- Questions to answer -
1. In the forum thread about separating, in which state does the first poster say separation isn't a "legal state of marriage"?
2. Reproduce the passage of the forum thread about separating between "## Hopeful lady" and "try to clarify.", inclusive.

- Text for analysis -
# Moved out....next steps....



## Hopeful lady (Mar 6, 2015)

hi all,

I'm new to the separation part of this board. I've been off for a while just trying to get my self together so I can move forward. This is all really new to me so if I start to ramble or get confusing let me know and I will try to clarify.

My husband and I have decided to separate and the way things are going I don't really see reconciliation being an option so I'm trying to get a separation agreement in place for short term while we get ourselves together enough to move the divorce process along I guess. A lawyer friend drafted an agreement and even though separation isn't a "legal state of marriage" in TX we thought we could sign/notarize this while we are still agreeable and maybe use it for mediation in the future as we will have already agreed to everything

What I am wondering is is it legal/ok to put in a parenting plan/ agreement that your ex doesn't share your personal information or personal info about your kid(s) (such as full names, schools/workplaces, daily schedules etc)? Has anyone ever done this or something similar?

I'm learning to be fine with the fact that he wants to be "single" but I know from previous experience that he has a real problem with over sharing info (even when it is incredibly embellished) and since I'm very protective of my info and child(ren) and have no clue about the caliber of people he's dealing with I'm kind of worried (I probably watch too much "snapped" and "fatal attraction" which doesn't help my paranoia....)


----------



## Jane139 (Jan 6, 2015)

I think you can put clauses into an official divorce agreement. Your lawyer can advise you best. But if you have concerns, and know reconciliation is not likely, I would go ahead and get started with the divorce. The sooner you can have things finalized, the better.


----------

- Data listing -
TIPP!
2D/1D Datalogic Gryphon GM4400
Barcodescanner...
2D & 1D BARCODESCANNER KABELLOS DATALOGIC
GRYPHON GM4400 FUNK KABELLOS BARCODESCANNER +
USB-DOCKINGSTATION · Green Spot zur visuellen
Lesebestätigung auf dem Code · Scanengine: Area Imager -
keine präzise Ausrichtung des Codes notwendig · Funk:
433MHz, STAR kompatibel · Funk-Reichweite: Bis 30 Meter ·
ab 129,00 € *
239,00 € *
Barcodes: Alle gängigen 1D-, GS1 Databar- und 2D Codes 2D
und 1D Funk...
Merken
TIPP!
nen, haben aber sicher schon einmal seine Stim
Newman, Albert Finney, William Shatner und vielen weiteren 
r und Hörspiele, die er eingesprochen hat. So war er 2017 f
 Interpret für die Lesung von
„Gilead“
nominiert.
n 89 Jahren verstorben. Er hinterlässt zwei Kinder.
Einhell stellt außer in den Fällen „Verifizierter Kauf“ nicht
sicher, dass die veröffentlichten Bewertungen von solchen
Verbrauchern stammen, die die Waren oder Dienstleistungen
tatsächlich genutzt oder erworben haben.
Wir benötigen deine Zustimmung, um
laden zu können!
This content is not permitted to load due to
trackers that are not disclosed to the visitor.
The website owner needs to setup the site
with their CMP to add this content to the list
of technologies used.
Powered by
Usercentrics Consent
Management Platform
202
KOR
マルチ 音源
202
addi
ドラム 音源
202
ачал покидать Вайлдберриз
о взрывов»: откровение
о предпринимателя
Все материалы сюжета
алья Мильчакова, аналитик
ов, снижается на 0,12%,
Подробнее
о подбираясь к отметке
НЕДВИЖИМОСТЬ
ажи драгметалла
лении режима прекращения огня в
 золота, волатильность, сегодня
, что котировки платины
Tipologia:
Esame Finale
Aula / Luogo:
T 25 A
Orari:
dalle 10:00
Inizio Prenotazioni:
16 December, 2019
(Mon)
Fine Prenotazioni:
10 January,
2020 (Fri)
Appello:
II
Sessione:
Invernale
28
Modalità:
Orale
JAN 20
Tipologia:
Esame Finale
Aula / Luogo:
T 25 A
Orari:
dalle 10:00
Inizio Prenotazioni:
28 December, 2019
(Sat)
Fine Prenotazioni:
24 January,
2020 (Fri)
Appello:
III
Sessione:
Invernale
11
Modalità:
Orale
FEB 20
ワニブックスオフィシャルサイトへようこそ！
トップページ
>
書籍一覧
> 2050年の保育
---
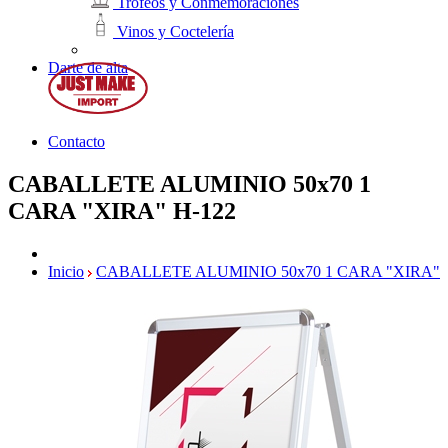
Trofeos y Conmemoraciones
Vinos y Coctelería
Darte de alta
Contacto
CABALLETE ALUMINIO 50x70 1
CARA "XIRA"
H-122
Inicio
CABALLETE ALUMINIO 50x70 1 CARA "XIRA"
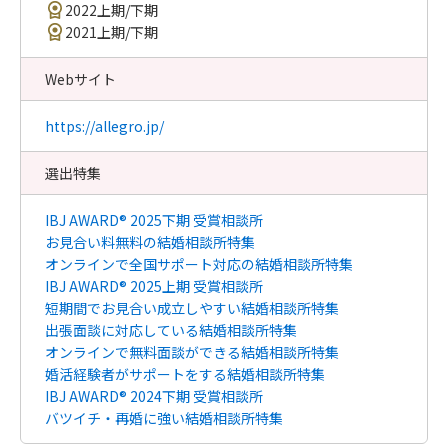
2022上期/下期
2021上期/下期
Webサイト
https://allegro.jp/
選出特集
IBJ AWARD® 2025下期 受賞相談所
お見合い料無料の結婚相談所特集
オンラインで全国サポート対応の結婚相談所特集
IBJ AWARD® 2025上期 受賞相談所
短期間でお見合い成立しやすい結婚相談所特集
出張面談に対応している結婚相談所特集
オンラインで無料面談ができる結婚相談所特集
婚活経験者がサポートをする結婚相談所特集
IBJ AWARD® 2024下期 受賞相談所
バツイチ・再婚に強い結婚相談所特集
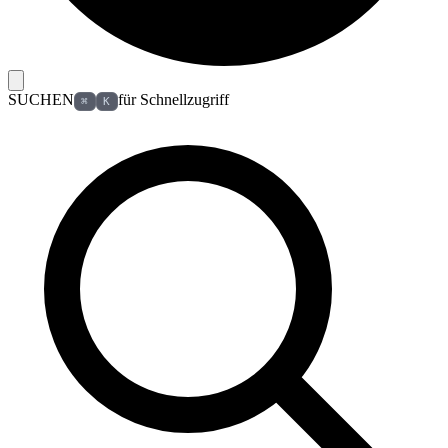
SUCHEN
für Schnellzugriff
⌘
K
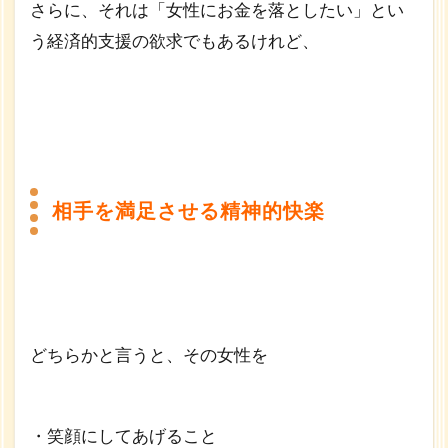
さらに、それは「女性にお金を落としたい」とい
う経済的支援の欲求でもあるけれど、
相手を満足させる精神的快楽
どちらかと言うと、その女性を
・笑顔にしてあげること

- Expected outputs -
1. Texas (TX).

2.
## Hopeful lady (Mar 6, 2015)

hi all,

I'm new to the separation part of this board. I've been off for a while just trying to get my self together so I can move forward. This is all really new to me so if I start to ramble or get confusing let me know and I will try to clarify.